Supplied passage:
JEFFERSON CITY, Mo. (KFVS/AP) — Missouri’s Republican secretary of state has asked the Democratic auditor for help investigating Sen.-elect Josh Hawley over allegations that he misused public resources to boost his campaign.
Auditor Nichole Galloway has responded Friday, December 14 to the request by the secretary of state.
“The goal of an independent audit is to get to the truth for taxpayers and not to proceed based on assumptions,” she said. “My office will review these concerns with heightened scrutiny.”
Secretary of State Jay Ashcroft on Monday asked Auditor Galloway to review claims against Hawley, who is currently serving as attorney general. The Republican unseated Sen. Claire McCaskill in November.
At issue are allegations by American Democracy Legal Fund. The liberal group complained that it was a misuse of taxpayer-funded resources for political consultants to direct attorney general staff to do work that would help Hawley's Senate bid.
Attorney general spokeswoman Mary Compton didn’t immediately comment Monday. But she’s said before that the allegations are “totally meritless” and that no taxpayer resources were ever used for Hawley’s campaign.
By Monday evening, Missouri Attorney General Josh Hawley sent a letter responding to a request for information from Secretary of State Jay Ashcroft’s Office.
The letter, in full below, rebuts the complaint.
Dear Ms. Heisinger:
Thank you for contacting me regarding the complaint filed by Mr. Brad Woodhouse against Attorney General Joshua Hawley on October 31, 2018, alleging a purported violation of § 115.646, RSMo. Our Office is happy to participate in your review of these allegations, and we look forward to a speedy resolution. The documents that you requested in your letter of December 6, 2018, are attached to this response.

Collected data
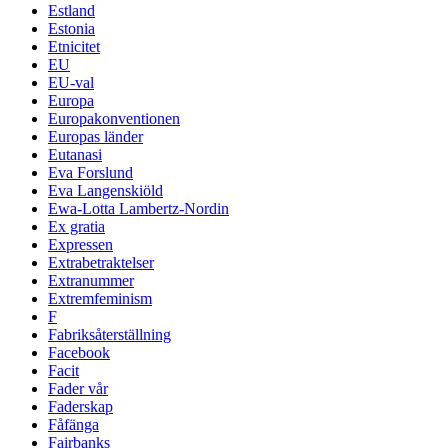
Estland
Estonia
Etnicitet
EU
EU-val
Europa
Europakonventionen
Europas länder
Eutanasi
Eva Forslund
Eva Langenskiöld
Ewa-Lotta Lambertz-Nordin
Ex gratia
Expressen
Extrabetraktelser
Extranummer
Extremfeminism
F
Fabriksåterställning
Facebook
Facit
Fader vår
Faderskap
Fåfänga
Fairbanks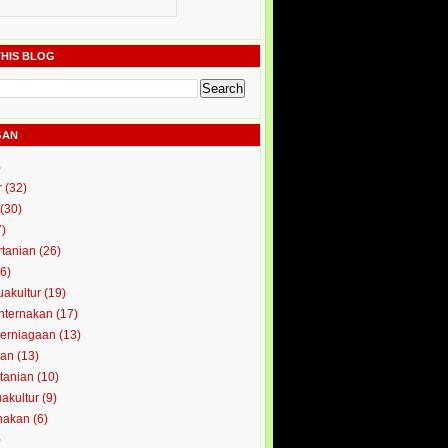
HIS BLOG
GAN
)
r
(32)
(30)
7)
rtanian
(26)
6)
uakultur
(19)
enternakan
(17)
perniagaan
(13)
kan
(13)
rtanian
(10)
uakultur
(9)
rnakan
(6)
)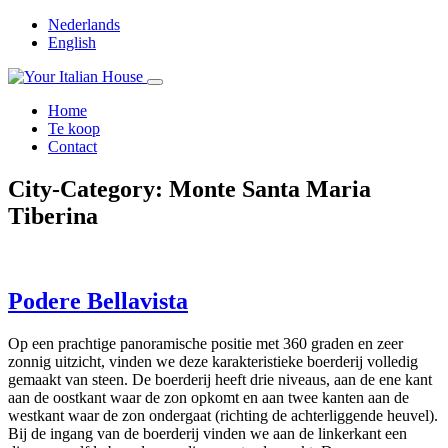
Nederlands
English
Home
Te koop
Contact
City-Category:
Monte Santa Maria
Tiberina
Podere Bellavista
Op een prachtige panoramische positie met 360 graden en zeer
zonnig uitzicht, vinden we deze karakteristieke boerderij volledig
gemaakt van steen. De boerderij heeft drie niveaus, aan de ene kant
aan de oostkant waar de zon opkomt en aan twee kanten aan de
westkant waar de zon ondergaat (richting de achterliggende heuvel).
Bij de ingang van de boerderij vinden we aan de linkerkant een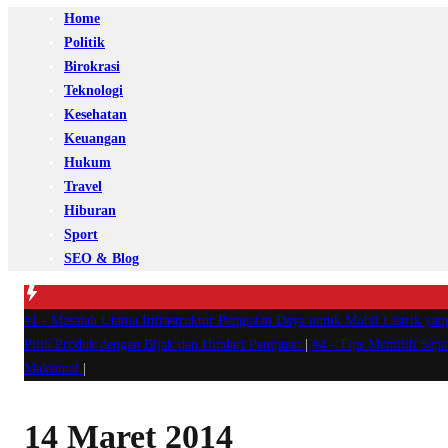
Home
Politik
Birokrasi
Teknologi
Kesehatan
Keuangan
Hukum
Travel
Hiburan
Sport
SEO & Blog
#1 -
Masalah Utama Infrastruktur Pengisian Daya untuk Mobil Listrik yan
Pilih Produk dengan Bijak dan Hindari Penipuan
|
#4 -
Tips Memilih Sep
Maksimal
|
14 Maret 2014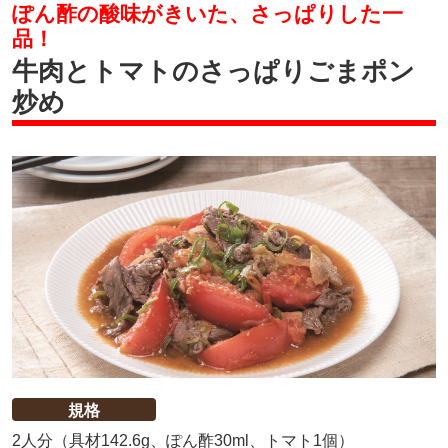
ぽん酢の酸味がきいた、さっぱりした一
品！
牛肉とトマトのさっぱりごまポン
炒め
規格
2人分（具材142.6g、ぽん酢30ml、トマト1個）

What to produce:
Answer these questions using the news report above:
(a) Which official asked the auditor to review the claims against Hawley?
(b) Which group made the allegations at issue?
(c) On what date was Brad Woodhouse's complaint filed?
This material has no connection to the news report above.

Task output:
(a) Secretary of State Jay Ashcroft
(b) American Democracy Legal Fund
(c) October 31, 2018